- _The task_:
Please copy the listing below word for word, from the line containing "What is the range" through the end of the listing, leaving out the pictures.

*** Opening of Information given ***

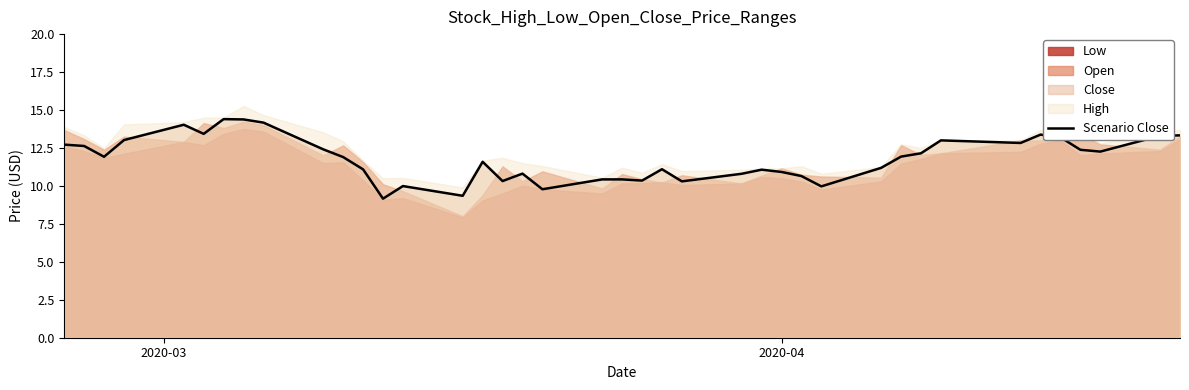

What is the highest value of the Scenario Close series?

14.4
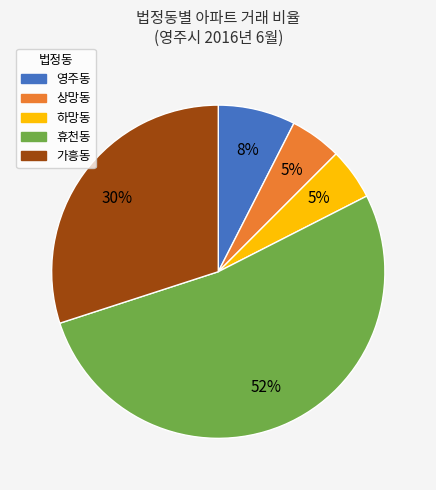

To the nearest percent, what percentage of the pie is 가흥동?

30%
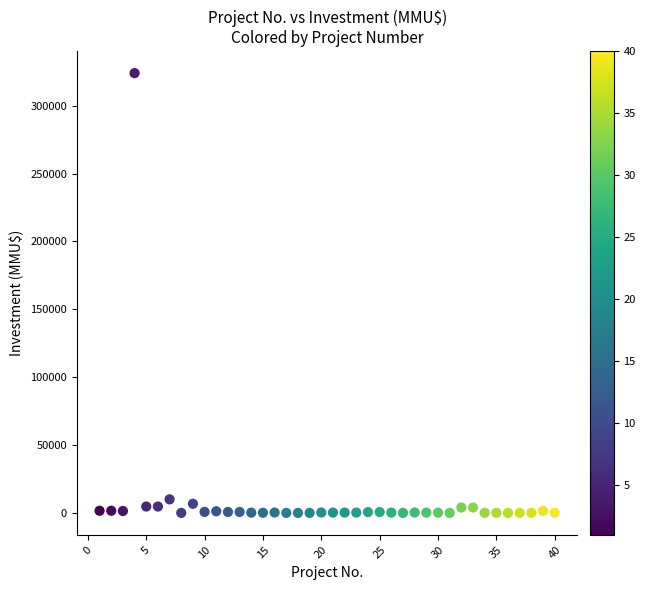

What is the range of Y values (max minus min)?

324020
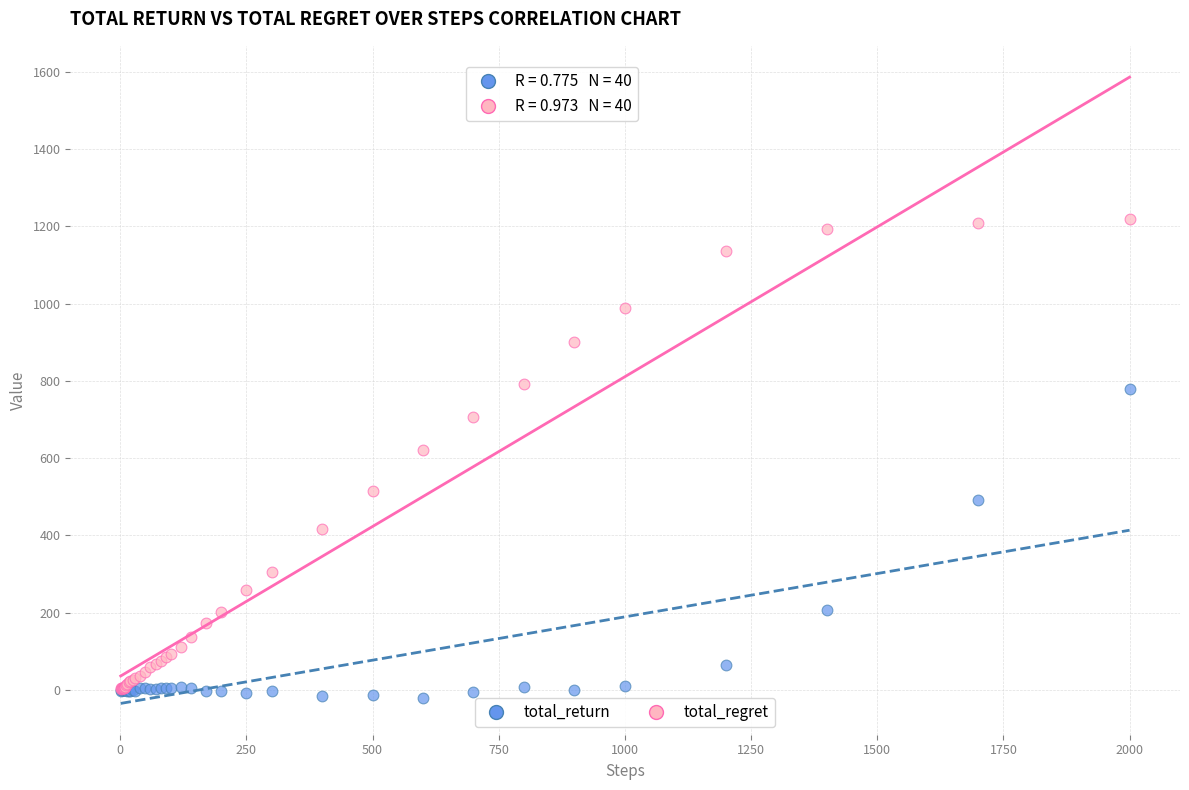

Which series has the largest Y range (max minus min)?

total_regret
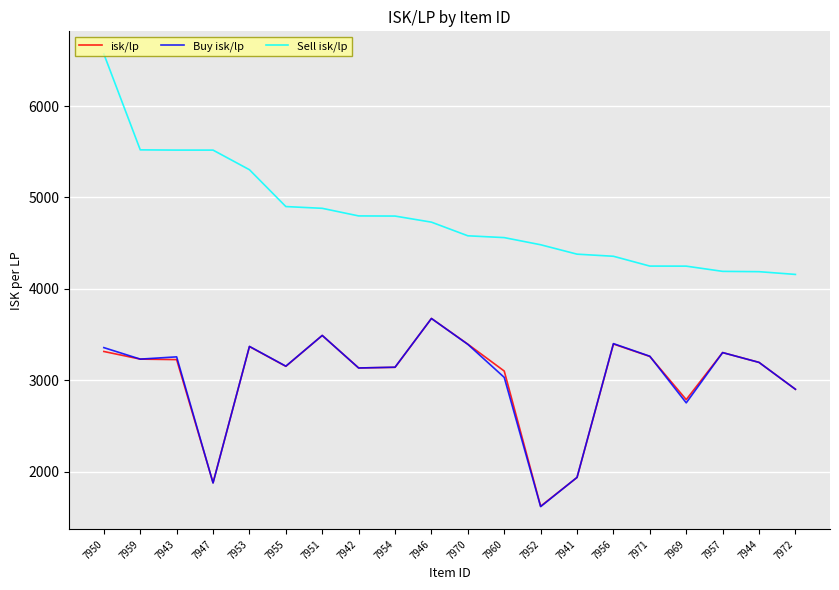

What is the maximum value shown in the chart?

6569.9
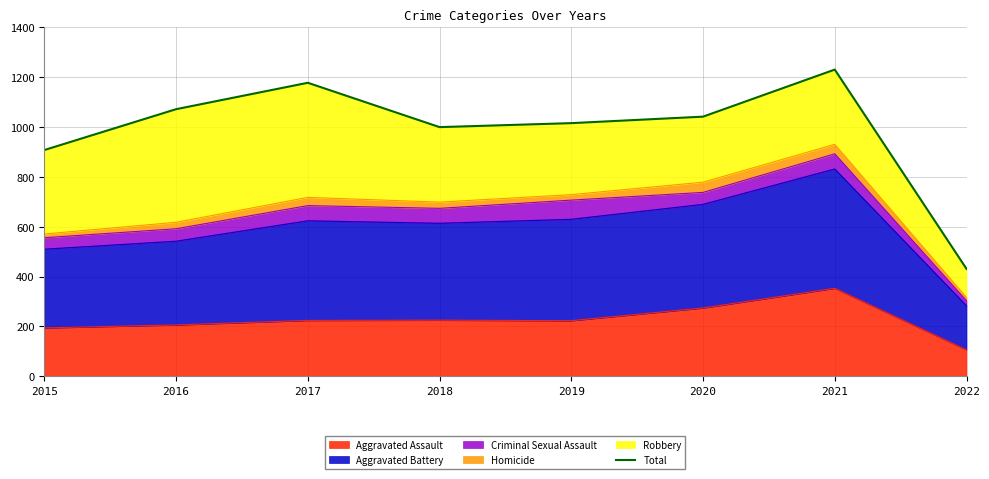

What is the ratio of the value at 2015 to the value at 2020?

0.9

*** Close of Information given ***

- _Result for this task_:
What is the range of Y values (max minus min)?

324020

Which series has the largest Y range (max minus min)?

total_regret

What is the maximum value shown in the chart?

6569.9

What is the ratio of the value at 2015 to the value at 2020?

0.9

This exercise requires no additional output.